American perceptions of Iran have slowly deteriorated over the course of the 20th century because of a number of historical events, a Boston College professor said on Tuesday.
Political science professor Ali Banuazizi addressed an audience of about 30 students and faculty members at the Castle in a lecture titled "U.S. - Iran Relations: Confrontation, 'Engagement,' Sanctions – and Then?"
Banuazizi, who served as president of the Middle East Studies Association before joining the BC faculty in 1971, delved into Iran's development since the early 19th century and how the U.S. influenced the country's government.
However, three particular events that occurred in the 20th century caused a rift between the two countries, he said.
"In the early 20th century, the U.S.'s position vis-à-vis Iran was in great accord with Iranian interests and nationalists until the 1953 coup d'état, the hostage crisis and the Iran-Iraq War," he said.
The hostage crisis was especially humiliating for the U.S., he said.
"The average American has a memory of Iran from that time, which is a very negative memory," he said.
More recently, Iran's policies and governmental responses to the U.S. have been affected by the Bush administration and President Barack Obama's election.
"Bush's 'Axis of Evil' speech was given almost immediately after Iran tried to moderate policies with the U.S. in Afghanistan," he said. "Iran is not guilt-free, but by and large, the hostile attitude of the U.S. was impervious to the moderating ways of Iran."
Obama has changed U.S. rhetoric toward Iran in light of the latter country's recent steps towards better democracy, he said.
"In Iran, the present regime seems to have lost its democratic legitimacy," he said. "It's not a monarchy, but a republican regime. What should the U.S. do? Enforce a pro-democracy movement. Obama changed his rhetoric by stating America's support for Iran's change in democracy."

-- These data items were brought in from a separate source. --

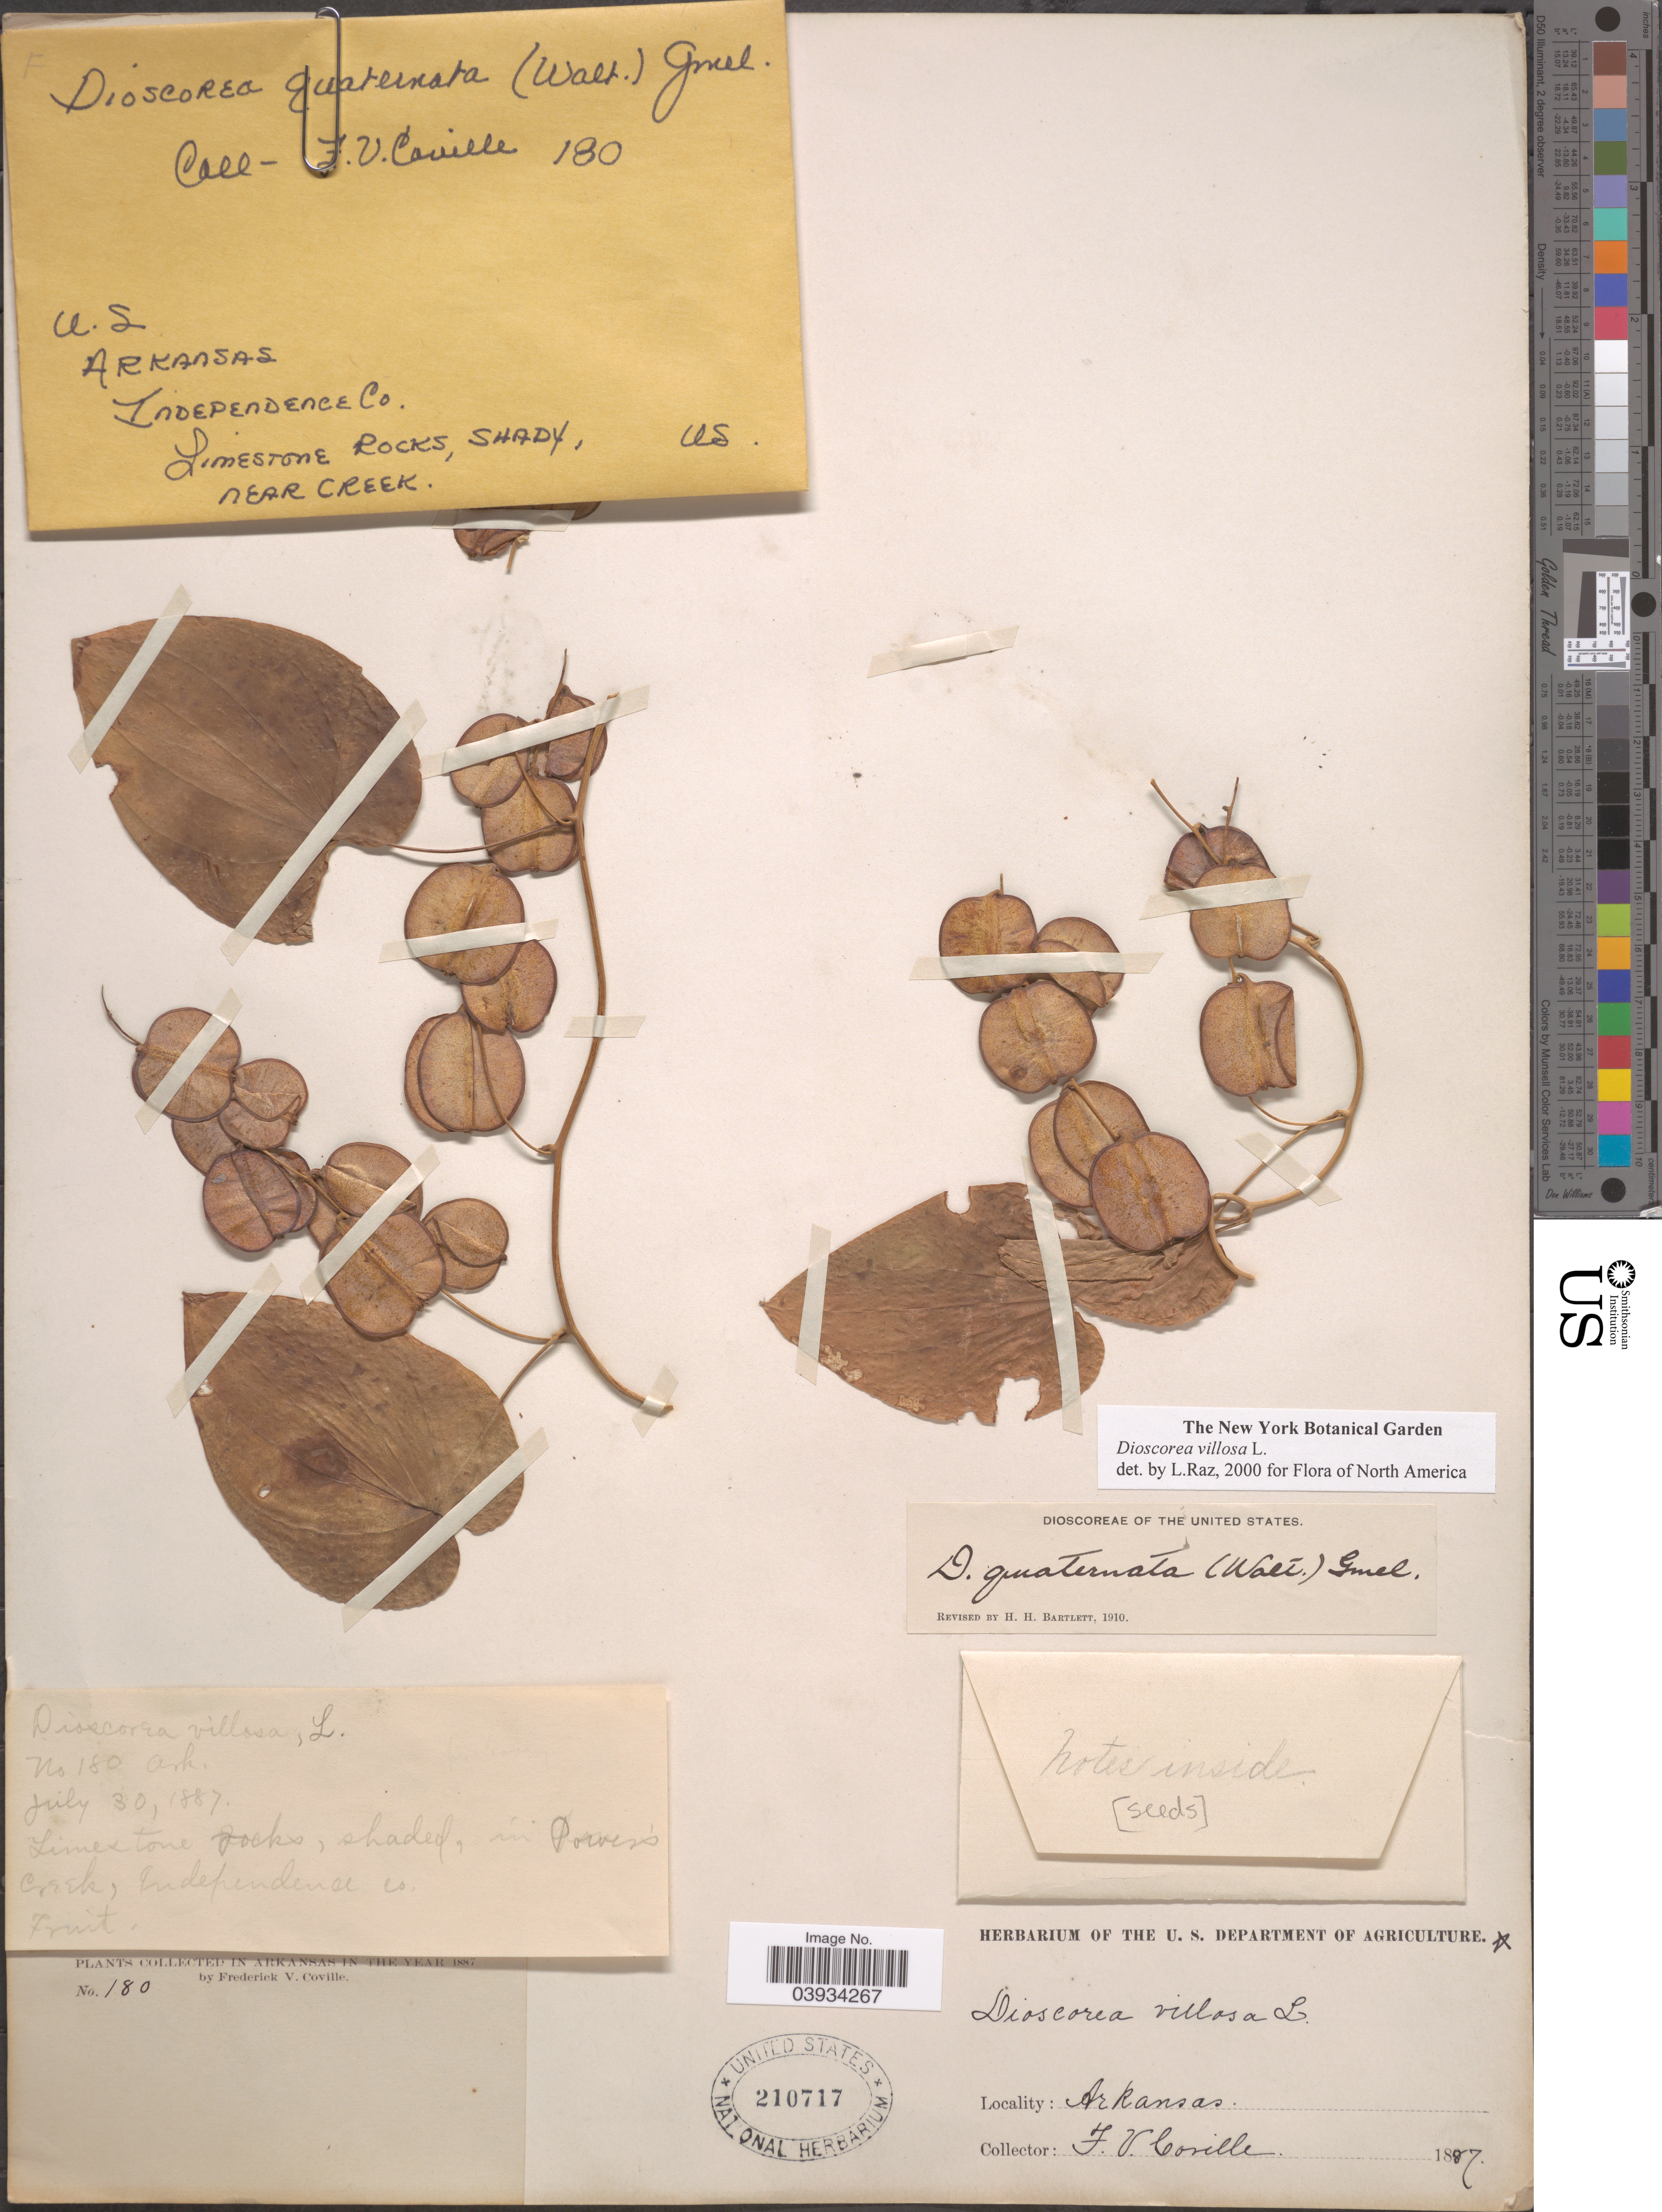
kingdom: Plantae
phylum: Tracheophyta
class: Liliopsida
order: Dioscoreales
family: Dioscoreaceae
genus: Dioscorea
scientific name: Dioscorea villosa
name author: L.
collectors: F. V. Coville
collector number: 180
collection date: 1887-07-30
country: United States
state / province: Arkansas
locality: Independence Co. Power's Creek.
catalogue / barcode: US 210717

Iran's nuclear ambitions also put a great strain on the country's relationship with the U.S., he said.
"There is no way to stop Iran's nuclear development; however the moment Iran has the bomb, it knows it will lead to its isolation in the same way North Korea's nuclear development has lead the international community to shun it."
"Iran cannot afford to be isolated," he continued. "They have very legitimate security concerns and fears. Economically, Iran is absolutely dependent on being integrated into the world economy."
Banuazizi said the only way to strengthen the relationship between the two countries is through the threat of sanctions.
"With the pressure of sanctions I believe it's possible for the US to pursue diplomatic negotiations," he said. "It's in the best interest of Iran to choose the path of non-confrontation."
School of Management senior Domino Gourley said she found the lecture to be informative and pertinent.
"I agreed with his points, and found his take on Iranian [perception] and our relationship with Iran today really enlightening," she said. "I liked what he picked out as pivotal as opposed to what he thought was not so relevant."